AC-SDKP treatment protects heart against excessive myocardial injury and heart failure in mice
Peng H, Xu J, Yang XP, Kassem KM, Rhaleb IA, Peterson E, and Rhaleb NE. AC-SDKP treatment protects heart against excessive myocardial injury and heart failure in mice. Can J Physiol Pharmacol 2019; Epub ahead of print.

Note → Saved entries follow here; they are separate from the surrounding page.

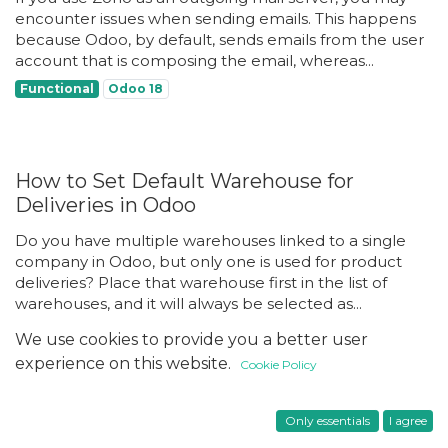
encounter issues when sending emails. This happens
because Odoo, by default, sends emails from the user
account that is composing the email, whereas...
Functional
Odoo 18
How to Set Default Warehouse for
Deliveries in Odoo
Do you have multiple warehouses linked to a single
company in Odoo, but only one is used for product
deliveries? Place that warehouse first in the list of
warehouses, and it will always be selected as...
Functional
Inventory
Odoo 18
We use cookies to provide you a better user
experience on this website.
Cookie Policy
Tips
Only essentials
I agree
How to Make Images Partially Overlap in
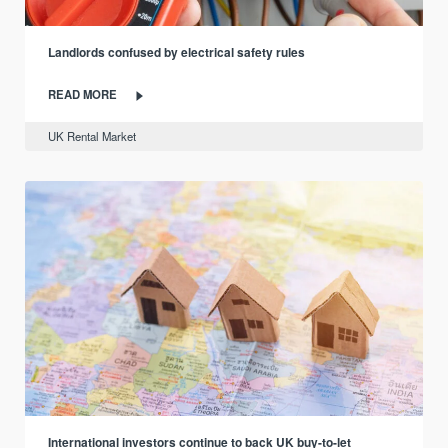
Landlords confused by electrical safety rules
READ MORE
UK Rental Market
International investors continue to back UK buy-to-let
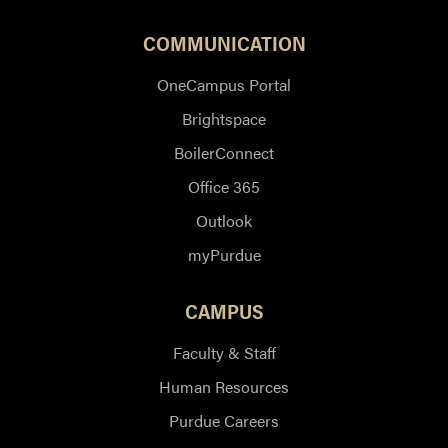
COMMUNICATION
OneCampus Portal
Brightspace
BoilerConnect
Office 365
Outlook
myPurdue
CAMPUS
Faculty & Staff
Human Resources
Purdue Careers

Canadian journal of physiology and pharmacology
Myocardial infarction (MI) in mice results in cardiac rupture at 4-7 days post-MI, whereas cardiac fibrosis and dysfunction occur later. Ac-SDKP has anti-inflammatory, anti-fibrotic, and pro-angiogenic properties. We hypothesized that Ac-SDKP reduces cardiac rupture and adverse cardiac remodeling, and improves function by promoting angiogenesis and inhibiting detrimental reactive fibrosis and inflammation after MI. C57BL/6J mice were subjected to MI and treated with Ac-SDKP (1.6 mg/kg/day) for 1 or 5 weeks. We analyzed: 1) intercellular adhesion molecule-1 (ICAM-1) expression; 2) inflammatory cell infiltration and angiogenesis; 3) gelatinolytic activity; 4) incidence of cardiac rupture; 5) p53, the endoplasmic reticulum (ER) stress marker CCAAT/enhancer binding protein homology protein (CHOP), and cardiomyocyte apoptosis; 6) sarcoplasmic reticulum Ca2+ ATPase (SERCA2) expression; 7) interstitial collagen fraction (ICF) and capillary density; and 8) cardiac remodeling and function. Acutely, Ac-SDKP reduced cardiac rupture, decreased ICAM1 expression and the number of infiltrating macrophages, decreased gelatinolytic activity, p53 expression, and myocyte apoptosis, but increased capillary density in the infarction border. Chronically, Ac-SDKP improved cardiac structures and function, reduced CHOP expression and ICF, and preserved myocardium SERCA2 expression. Thus, Ac-SDKP decreased cardiac rupture, ameliorated adverse cardiac remodeling, and improved cardiac function after MI, likely through preserved SERCA2 expression and inhibition of ER stress.